Los días coruñeses de la Pepa

Rodri García A CORUÑA / LA VOZ

FIRMAS

La ciudad se engalanó dos jornadas para honrar la nueva constitución

21 mar 2012 . Actualizado a las 07:00 h.

«La ciudad de la Coruña que tantas y tan repetidas pruevas ha dado de su patriotismo y amor a la independencia nacional mirará como días más felices los del 23 y 24 de este mes que señalo para que VS publique y Jure el acta constitucional sancionada por las cortes Generales y extraordinarias de que embió a VS con este objeto una copia impresa acompañada de la adjunta Real Orden, no dudando de que en las demostraciones de júbilo y de satisfacción que haga con este motivo atendidas las circunstancias podrá el público juzgar del interés que toma el Ayuntamiento en su felicidad». Este es el texto, respetando la grafía de la época, que el capitán general de la ciudad, Javier Castañón, enviaba al corregidor y al Ayuntamiento de A Coruña el 18 de junio de 1812. Eran las primeras indicaciones para que la ciudad se sumara a la celebración de la nueva constitución de Cádiz, la Pepa.

En la noche de San Juan

Y cumpliendo dicho mandato se editó un ejemplar de la nueva Constitución que se conserva en los fondos del Archivo Histórico Municipal. Este documento dice en su portada: «Constitución Política de la Monarquía Española promulgada en Cádiz á 19 de Marzo de 1812». En la parte de abajo de dicha portada se puede leer: «De Orden superior: Reimpresa en La Coruña dicho año. En la oficina de D. Antonio Rodríguez».

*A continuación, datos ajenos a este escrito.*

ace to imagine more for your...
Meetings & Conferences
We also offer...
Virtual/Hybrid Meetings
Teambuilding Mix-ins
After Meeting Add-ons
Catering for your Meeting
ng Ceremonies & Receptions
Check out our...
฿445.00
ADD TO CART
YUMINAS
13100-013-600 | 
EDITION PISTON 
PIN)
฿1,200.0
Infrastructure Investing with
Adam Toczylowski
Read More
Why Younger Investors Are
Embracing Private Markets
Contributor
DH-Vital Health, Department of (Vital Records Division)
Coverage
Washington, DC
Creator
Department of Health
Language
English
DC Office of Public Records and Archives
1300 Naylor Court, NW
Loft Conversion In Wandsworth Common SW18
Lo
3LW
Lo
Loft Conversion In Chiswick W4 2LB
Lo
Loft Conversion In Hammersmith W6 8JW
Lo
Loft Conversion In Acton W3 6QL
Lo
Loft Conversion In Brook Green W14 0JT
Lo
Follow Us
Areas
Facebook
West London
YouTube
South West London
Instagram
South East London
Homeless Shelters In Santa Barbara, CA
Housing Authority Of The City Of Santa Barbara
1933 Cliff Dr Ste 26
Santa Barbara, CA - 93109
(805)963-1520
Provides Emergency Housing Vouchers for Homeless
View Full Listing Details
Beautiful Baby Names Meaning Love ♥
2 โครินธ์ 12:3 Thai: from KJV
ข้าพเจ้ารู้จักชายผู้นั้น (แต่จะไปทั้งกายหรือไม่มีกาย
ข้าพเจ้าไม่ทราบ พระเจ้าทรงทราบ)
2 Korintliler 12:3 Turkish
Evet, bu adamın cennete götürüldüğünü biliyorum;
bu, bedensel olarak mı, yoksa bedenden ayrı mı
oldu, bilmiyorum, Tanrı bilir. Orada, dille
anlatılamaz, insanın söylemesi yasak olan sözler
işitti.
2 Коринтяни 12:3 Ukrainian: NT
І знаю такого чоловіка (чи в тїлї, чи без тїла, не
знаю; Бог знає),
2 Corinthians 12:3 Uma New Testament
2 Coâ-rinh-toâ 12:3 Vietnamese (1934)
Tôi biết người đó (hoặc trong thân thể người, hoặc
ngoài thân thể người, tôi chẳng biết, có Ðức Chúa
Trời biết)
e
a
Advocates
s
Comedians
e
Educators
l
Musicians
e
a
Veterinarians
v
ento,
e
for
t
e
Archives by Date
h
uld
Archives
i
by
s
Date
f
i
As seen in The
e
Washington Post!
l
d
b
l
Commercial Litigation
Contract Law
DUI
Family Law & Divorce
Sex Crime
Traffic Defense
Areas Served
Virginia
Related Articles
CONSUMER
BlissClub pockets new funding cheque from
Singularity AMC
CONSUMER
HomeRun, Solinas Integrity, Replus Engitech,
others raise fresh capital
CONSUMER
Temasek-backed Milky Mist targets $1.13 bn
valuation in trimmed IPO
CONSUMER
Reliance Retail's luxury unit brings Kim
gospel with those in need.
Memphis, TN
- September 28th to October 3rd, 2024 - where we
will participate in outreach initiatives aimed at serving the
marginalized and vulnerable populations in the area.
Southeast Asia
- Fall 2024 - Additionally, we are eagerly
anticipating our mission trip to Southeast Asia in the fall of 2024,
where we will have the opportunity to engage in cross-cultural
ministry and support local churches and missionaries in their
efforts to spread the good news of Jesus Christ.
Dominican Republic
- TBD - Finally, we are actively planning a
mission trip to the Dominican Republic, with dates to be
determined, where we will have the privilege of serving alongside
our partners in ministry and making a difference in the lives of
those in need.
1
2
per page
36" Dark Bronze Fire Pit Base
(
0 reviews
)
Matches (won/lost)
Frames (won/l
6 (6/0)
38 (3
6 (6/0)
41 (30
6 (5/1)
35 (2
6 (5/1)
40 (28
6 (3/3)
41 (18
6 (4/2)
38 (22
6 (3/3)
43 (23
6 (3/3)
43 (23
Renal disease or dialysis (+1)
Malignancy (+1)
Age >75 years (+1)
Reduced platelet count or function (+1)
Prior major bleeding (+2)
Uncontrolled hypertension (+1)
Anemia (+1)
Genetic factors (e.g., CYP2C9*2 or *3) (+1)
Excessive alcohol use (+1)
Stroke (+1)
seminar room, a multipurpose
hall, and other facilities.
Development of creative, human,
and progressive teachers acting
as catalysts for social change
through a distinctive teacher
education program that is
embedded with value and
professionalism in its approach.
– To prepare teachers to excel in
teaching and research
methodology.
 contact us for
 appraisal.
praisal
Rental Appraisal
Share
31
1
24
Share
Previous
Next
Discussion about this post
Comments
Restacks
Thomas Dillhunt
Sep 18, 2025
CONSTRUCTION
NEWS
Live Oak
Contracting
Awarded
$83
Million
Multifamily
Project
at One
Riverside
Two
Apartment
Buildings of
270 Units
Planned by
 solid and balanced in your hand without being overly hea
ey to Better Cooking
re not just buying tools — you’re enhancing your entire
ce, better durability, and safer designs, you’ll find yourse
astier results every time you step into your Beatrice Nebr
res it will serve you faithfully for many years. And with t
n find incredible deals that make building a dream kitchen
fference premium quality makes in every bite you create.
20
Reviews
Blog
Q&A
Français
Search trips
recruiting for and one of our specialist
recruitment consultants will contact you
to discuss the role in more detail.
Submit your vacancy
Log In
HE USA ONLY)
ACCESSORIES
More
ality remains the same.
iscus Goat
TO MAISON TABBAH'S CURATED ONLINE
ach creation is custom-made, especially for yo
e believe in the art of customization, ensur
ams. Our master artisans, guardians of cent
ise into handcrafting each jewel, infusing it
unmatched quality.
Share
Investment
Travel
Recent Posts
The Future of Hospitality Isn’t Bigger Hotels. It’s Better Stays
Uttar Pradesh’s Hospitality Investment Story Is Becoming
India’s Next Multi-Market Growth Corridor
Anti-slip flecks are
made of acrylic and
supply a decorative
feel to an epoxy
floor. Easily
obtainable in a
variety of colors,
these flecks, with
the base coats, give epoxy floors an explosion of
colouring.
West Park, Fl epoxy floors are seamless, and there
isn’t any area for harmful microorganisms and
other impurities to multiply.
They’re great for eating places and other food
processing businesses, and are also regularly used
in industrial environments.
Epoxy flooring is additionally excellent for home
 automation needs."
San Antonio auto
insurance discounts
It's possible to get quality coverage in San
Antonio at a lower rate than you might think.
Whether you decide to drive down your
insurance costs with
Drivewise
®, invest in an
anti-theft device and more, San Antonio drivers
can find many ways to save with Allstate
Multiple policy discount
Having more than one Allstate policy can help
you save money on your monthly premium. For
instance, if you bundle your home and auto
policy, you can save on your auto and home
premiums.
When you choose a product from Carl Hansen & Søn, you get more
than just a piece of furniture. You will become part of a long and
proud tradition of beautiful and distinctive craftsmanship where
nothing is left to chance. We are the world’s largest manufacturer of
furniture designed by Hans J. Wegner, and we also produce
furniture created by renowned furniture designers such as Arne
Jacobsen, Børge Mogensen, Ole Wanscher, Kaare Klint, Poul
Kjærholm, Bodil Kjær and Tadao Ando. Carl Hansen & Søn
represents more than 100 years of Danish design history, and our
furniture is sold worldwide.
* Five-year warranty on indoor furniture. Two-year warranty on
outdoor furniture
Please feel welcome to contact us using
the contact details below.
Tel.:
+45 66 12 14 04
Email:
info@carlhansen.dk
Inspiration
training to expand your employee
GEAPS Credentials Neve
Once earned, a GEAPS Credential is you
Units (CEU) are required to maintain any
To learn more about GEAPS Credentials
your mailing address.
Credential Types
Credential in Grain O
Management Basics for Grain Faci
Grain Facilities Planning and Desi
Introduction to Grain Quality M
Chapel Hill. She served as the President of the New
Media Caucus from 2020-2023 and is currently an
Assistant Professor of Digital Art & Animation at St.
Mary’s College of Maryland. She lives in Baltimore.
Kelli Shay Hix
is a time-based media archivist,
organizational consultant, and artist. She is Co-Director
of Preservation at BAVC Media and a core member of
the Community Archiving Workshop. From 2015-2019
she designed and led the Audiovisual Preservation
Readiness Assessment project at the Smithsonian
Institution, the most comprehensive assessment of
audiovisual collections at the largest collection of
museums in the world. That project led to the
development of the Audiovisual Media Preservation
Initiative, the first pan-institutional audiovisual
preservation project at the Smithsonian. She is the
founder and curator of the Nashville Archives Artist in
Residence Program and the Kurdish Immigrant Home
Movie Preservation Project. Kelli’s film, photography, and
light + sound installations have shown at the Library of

Los actos festivos tuvieron lugar los días 23 y 24 de junio, curiosamente en una noche de San Juan que por entonces apenas tenía relevancia. Con fecha del día 22 de junio, José Alonso Valdenebro, «corregidor por S.M. de esta ciudad de la Coruña y su tierra», detallaba en otro escrito cómo sería el cortejo cívico que recorrería la ciudad dando a conocer la nueva Constitución. El texto tiene la curiosidad de de ver como muchos nombres de calles y lugares se mantienen, otros tenían una grafía distinta y algunos han desaparecido: «El ilustre Ayuntamiento saldrá formado a caballo desde sus casas consistoriales; se dirigirá al frente del Palacio, y hecha la primera publicación en el tablado levantado a este fin, tomará por la calle de las Damas a la de Tabernas, cárcel Real, Palacio, la del Príncipe, Santo Domingo, Herrerías, Puerta de Ayres, Camino de la Horca, Panaderas, San Nicolás, Angosta y Ancha de San Andrés, Santa Catalina; y hecha la segunda publicación a la entada del cantón Grande seguirá por este a la calle Real y plaza de San Jorge en donde se hará la tercera; continuando por el Riego de Agua, Puerta Real y calle de las Damas hasta las mismas casas consistoriales».

«Quietud y buen orden»

En el mismo documento se pedía a los vecinos de las calles por las que estaba previsto que pasara la comitiva «que procuren además en ellas el mayor aseo y limpieza y que colgarán sus casas con el decoro correspondiente». El corregidor apelaba asimismo a la tranquilidad de la jornada asegurando que el vecindario «no me dexan duda que se esmerará en demostrarlo, contribuyendo a la quietud y al buen orden».

Uno de los elementos de la celebración era «la iluminación de la noche del día 23», mientras que para el 24 se anunciaba que «habrá Bayle (sic) público esta noche en el Teatro». Para este se establecían normas como que «el Bayle no dará principio hasta concluida la comedia», y una segunda condición: «No se permitirá la entrada de persona alguna de uno y otro sexo que no se presente a cuerpo sin máscara y vestida con la decencia correspondiente».

Entre la documentación que se conserva en el Archivo Histórico hay varias decenas de ejemplares de un comunicado municipal que dice: «El Ayuntamiento de esta ciudad ruega a V se sirva concurrir a las nueve de la noche del 24 del corriente a la casa número 6 de la calle de las Herrerías con una Diputación del cuerpo para acompañarle a beber en celebración de haberse publicado y jurado en esta ciudad la Constitución Política de la Monarquía Española».

La celebración había sido arengada con argumentos que recordaban los años de lucha contra los franceses, con vivos episodios en la ciudad, y por ello en el segundo párrafo del mencionado texto de Javier de Castañón se decía: «Mas de cuatro años de guerra y desolación han sido menester para formar esta gran resolución política: la sangre de los españoles vertida por torrentes en los campos del honor ha sido sacrificio indispensable para que la nación gozara de los vienes (sic) que su nueva constitución le asegura porque la libertad nunca se compra a menor precio».